## [Action item]
Look through the records below and say how many lines include "size". Give only that number.

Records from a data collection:
=-=-=-=-=
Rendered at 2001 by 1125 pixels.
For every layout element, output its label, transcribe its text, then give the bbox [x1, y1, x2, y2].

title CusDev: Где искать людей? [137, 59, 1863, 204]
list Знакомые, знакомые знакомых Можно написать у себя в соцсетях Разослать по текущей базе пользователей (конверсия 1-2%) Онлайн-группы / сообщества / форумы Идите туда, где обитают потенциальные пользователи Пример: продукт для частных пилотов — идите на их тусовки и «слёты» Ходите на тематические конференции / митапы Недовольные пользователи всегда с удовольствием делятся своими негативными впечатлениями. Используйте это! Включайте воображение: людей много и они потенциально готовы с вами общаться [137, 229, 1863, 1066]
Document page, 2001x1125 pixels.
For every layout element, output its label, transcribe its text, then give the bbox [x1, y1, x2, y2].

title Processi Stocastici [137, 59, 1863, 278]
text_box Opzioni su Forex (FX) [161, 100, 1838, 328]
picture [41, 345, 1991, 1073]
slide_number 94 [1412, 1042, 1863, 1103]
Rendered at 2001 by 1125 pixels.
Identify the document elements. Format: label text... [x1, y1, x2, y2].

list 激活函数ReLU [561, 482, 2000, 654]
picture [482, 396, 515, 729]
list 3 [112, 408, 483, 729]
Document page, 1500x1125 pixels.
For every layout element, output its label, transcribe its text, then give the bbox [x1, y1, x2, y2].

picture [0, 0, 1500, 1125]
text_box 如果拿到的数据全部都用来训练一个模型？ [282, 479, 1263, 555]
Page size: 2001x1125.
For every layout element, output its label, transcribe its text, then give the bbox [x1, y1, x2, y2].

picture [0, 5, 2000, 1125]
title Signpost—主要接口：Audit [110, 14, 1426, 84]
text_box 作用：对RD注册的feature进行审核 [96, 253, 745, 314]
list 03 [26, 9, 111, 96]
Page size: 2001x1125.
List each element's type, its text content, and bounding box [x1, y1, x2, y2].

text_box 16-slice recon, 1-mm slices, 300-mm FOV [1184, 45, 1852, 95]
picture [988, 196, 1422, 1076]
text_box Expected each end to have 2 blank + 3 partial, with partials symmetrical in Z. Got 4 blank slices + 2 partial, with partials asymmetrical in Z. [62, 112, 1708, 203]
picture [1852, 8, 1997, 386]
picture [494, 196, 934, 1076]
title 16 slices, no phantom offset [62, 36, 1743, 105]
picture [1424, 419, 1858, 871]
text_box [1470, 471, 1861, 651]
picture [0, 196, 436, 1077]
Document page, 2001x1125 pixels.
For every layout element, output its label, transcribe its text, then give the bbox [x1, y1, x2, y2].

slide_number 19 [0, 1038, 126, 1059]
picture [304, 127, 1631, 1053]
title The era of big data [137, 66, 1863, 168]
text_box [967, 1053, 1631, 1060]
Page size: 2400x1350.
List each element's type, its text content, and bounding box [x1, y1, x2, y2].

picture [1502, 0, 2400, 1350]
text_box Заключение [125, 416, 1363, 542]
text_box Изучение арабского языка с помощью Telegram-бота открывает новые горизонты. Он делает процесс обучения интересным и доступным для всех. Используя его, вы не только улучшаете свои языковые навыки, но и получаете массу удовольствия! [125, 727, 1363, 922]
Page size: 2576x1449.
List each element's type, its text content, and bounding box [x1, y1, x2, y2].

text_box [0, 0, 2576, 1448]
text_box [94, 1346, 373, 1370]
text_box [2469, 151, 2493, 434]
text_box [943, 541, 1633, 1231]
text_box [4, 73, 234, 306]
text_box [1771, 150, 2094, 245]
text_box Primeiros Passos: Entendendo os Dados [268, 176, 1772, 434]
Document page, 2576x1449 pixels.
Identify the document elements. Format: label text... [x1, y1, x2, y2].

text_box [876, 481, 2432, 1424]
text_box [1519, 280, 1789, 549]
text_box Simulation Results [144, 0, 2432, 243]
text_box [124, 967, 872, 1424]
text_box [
=-=-=-=-=
## [Output for this task]
4